Abstract
Today, Babesia is recognized as one of the most common blood parasites in the world, which in terms of the number of cases of invasion is second only to trypanosomes (the causative agent of African trypanosomiasis and Chagas’ disease). These microorganisms can cause parasitism in erythrocytes and hematopoietic organs. They cause an infectious process, the clinical course of which can vary from asymptomatic, subclinical, mild or moderate influenza-like forms – to severe progressive disease (fulminant form) with fatal outcome. Thus, the latter determines the significant burden of babesia for the leading branches of medicine, veterinary medicine and the economy as a whole. The presented work is devoted to the study of the prospects for verification of babesiosis causative agents by the polymerase chain reaction (PCR) method. Blood, erythrocyte suspension, homogenized tick-carriers of babesiosis, culture of Babesia spp. were used as research material (samples). In order to obtain an objective assessment, the PCR-diagnostics method was used in two formats – standard and multiplex (multi-primer). Multiple PCR testing of multiplex format using primers in model samples containing cells of different species of Babesia (B. microti, B. divergens, B. bovis, B. canis), allowed us to establish the level of reproducibility of the results of such studies, which ranged 94.6–96.4%, to determine the level of PCR sensitivity of the multiplex format for detection/identification of human pathogenic babesia (B. microti, B. divergens and B. venatorum). It is established that the advantages of the PCR-diagnostic method of babesiosis pathogens in the samples of the studied biomaterial were: speed of research (2–4 hours); high sensitivity, specificity, reproducibility of Babesia detection results, prospects of species identification, differentiation with apicomplex spores (Plasmodium falciparum, Toxoplasma). In view of the above, the PCR method is recommended for use in cases of persistent suspicion of babesiosis infection (in cases of negative results of microscopic/cytological studies, to identify asymptomatic, subclinical and chronic forms of babesiosis, verification of active invasion in seropositive individuals and for Babesia species and their differentiation).
Highlights
Recent decades have been marked by a significant enrichment of the arsenal of methods for detecting unicellular, objectifying ontogenetic parameters, biochemical processes of life (Mojtahed et al, 2020)

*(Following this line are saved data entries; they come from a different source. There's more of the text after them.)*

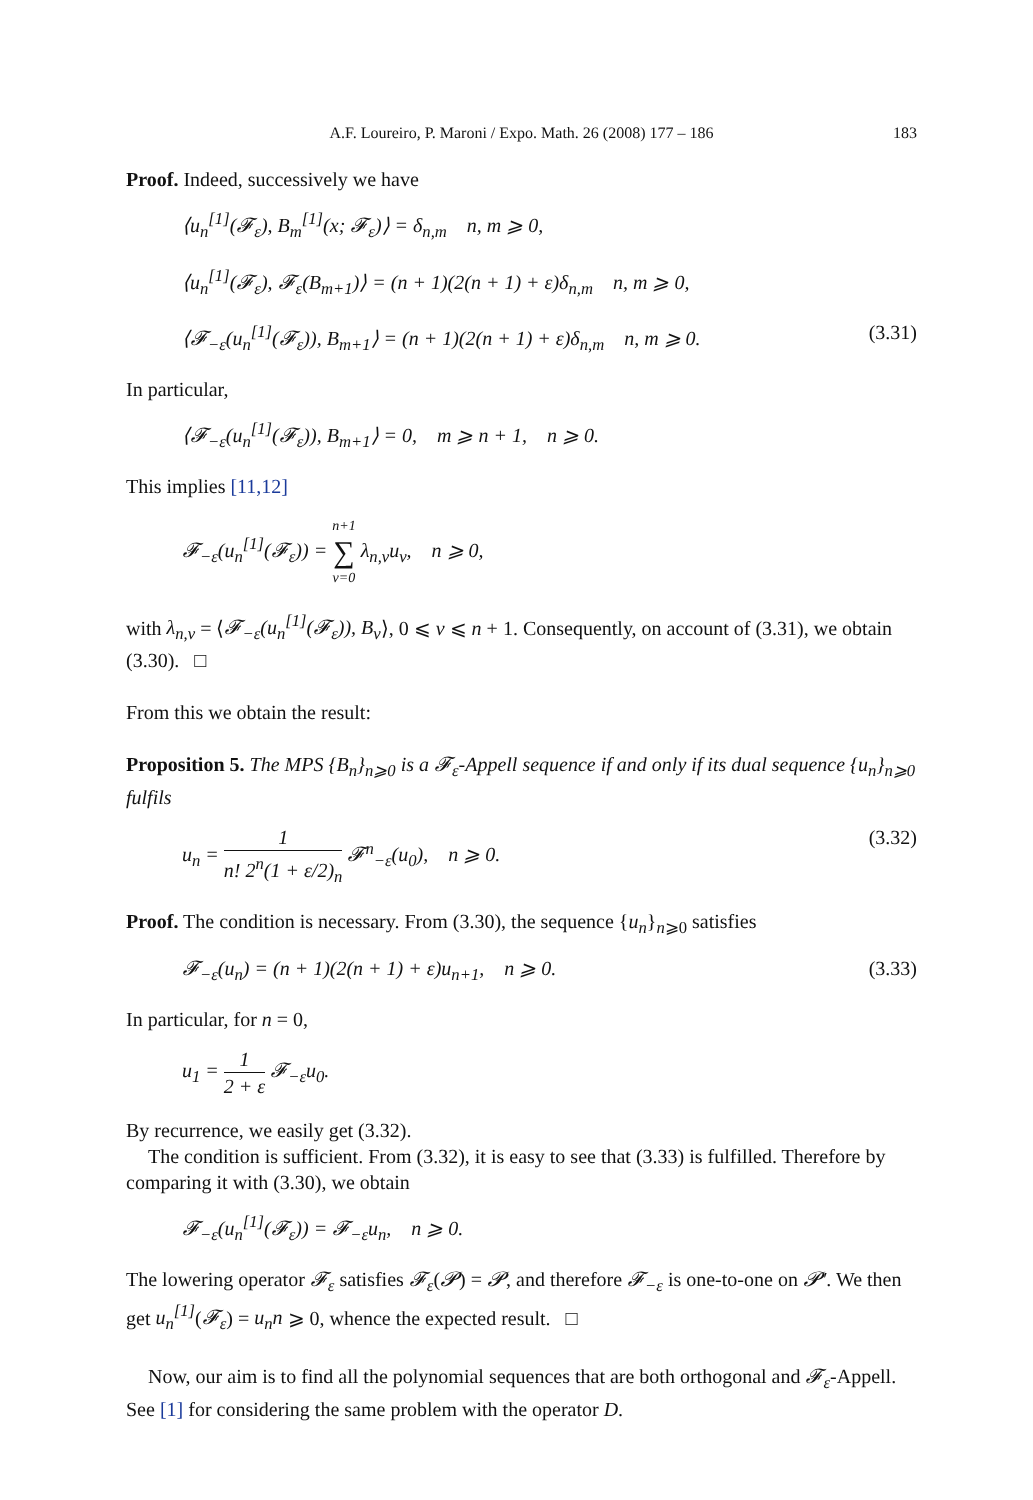A.F. Loureiro, P. Maroni / Expo. Math. 26 (2008) 177 – 186 183
Proof. Indeed, successively we have
⟨u<sub>n</sub><sup>[1]</sup>(𝓕<sub>ε</sub>), B<sub>m</sub><sup>[1]</sup>(x; 𝓕<sub>ε</sub>)⟩ = δ<sub>n,m</sub> n, m ⩾ 0,
⟨u<sub>n</sub><sup>[1]</sup>(𝓕<sub>ε</sub>), 𝓕<sub>ε</sub>(B<sub>m+1</sub>)⟩ = (n + 1)(2(n + 1) + ε)δ<sub>n,m</sub> n, m ⩾ 0,
⟨𝓕<sub>−ε</sub>(u<sub>n</sub><sup>[1]</sup>(𝓕<sub>ε</sub>)), B<sub>m+1</sub>⟩ = (n + 1)(2(n + 1) + ε)δ<sub>n,m</sub> n, m ⩾ 0. (3.31)
In particular,
⟨𝓕<sub>−ε</sub>(u<sub>n</sub><sup>[1]</sup>(𝓕<sub>ε</sub>)), B<sub>m+1</sub>⟩ = 0, m ⩾ n + 1, n ⩾ 0.
This implies [11,12]
𝓕<sub>−ε</sub>(u<sub>n</sub><sup>[1]</sup>(𝓕<sub>ε</sub>)) = n+1 ∑ ν=0 λ<sub>n,ν</sub>u<sub>ν</sub>, n ⩾ 0,
with λ<sub>n,ν</sub> = ⟨𝓕<sub>−ε</sub>(u<sub>n</sub><sup>[1]</sup>(𝓕<sub>ε</sub>)), B<sub>ν</sub>⟩, 0 ⩽ ν ⩽ n + 1. Consequently, on account of (3.31), we obtain (3.30). □
From this we obtain the result:
Proposition 5. The MPS {B<sub>n</sub>}<sub>n⩾0</sub> is a 𝓕<sub>ε</sub>-Appell sequence if and only if its dual sequence {u<sub>n</sub>}<sub>n⩾0</sub> fulfils
u<sub>n</sub> = 1 n! 2<sup>n</sup>(1 + ε/2)<sub>n</sub> 𝓕<sup>n</sup><sub>−ε</sub>(u<sub>0</sub>), n ⩾ 0. (3.32)
Proof. The condition is necessary. From (3.30), the sequence {u<sub>n</sub>}<sub>n⩾0</sub> satisfies
𝓕<sub>−ε</sub>(u<sub>n</sub>) = (n + 1)(2(n + 1) + ε)u<sub>n+1</sub>, n ⩾ 0. (3.33)
In particular, for n = 0,
u<sub>1</sub> = 1 2 + ε 𝓕<sub>−ε</sub>u<sub>0</sub>.
By recurrence, we easily get (3.32).
The condition is sufficient. From (3.32), it is easy to see that (3.33) is fulfilled. Therefore by comparing it with (3.30), we obtain
𝓕<sub>−ε</sub>(u<sub>n</sub><sup>[1]</sup>(𝓕<sub>ε</sub>)) = 𝓕<sub>−ε</sub>u<sub>n</sub>, n ⩾ 0.
The lowering operator 𝓕<sub>ε</sub> satisfies 𝓕<sub>ε</sub>(𝓟) = 𝓟, and therefore 𝓕<sub>−ε</sub> is one-to-one on 𝓟′. We then get u<sub>n</sub><sup>[1]</sup>(𝓕<sub>ε</sub>) = u<sub>n</sub>n ⩾ 0, whence the expected result. □
Now, our aim is to find all the polynomial sequences that are both orthogonal and 𝓕<sub>ε</sub>-Appell. See [1] for considering the same problem with the operator D.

In the process of conducting researches by the method of polymerase chain reaction (PCR) the latter was reproduced in the standard format using the commercial kit “The kit of reagents for amplifying DNA of Babesia spp., Gene Pak®PCR test”
The level of correlation between the results of detection of haemoparasites by MM and PCR is characterized by rc = 0.85, the same index for the correlation between the results received by CM and PCR being rc = 1.0 (Table 1)
Summary
Recent decades have been marked by a significant enrichment of the arsenal of methods for detecting unicellular, objectifying ontogenetic parameters, biochemical processes of life (Mojtahed et al, 2020). According to the level of sequence similarity of the nucleotides of the small subunit ribosomal DNA gene (nuclear small subunit ribosomal DNA – NSS rDNA, synonym – 18S rDNA) Babesia are divided into 5 distinct groups (clades). This takes into account the (molecular-biological) specificity of strains with different geographical/ biotope origin of the primary DNA structure (both nucleotide sequences of 18S rDNA and a number of other genes: ITSs) (internal transcribed spacers 1, 2), β-tubulin (beta tubulin), hsp (heat shock protein 70), SA1 (surface antigen 1), CCT7 (chaperonin-containing t-complex protein 1), PO (phosphoprotein O) (Beck et al, 2011; Solano-Gallego et al, 2016)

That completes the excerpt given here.